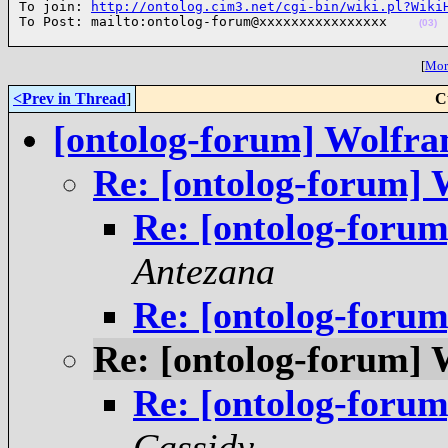
To join: 
http://ontolog.cim3.net/cgi-bin/wiki.pl?Wiki
To Post: mailto:ontolog-forum@xxxxxxxxxxxxxxxx    
(03)
[
More
<Prev in Thread
]
C
[ontolog-forum] Wolfr
Re: [ontolog-forum]
Re: [ontolog-foru
Antezana
Re: [ontolog-foru
Re: [ontolog-forum]
Re: [ontolog-foru
Cassidy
______________________________
Assignment. Count up the lines above in which the word "forum" appears, and give nothing but that count.

Response area. 4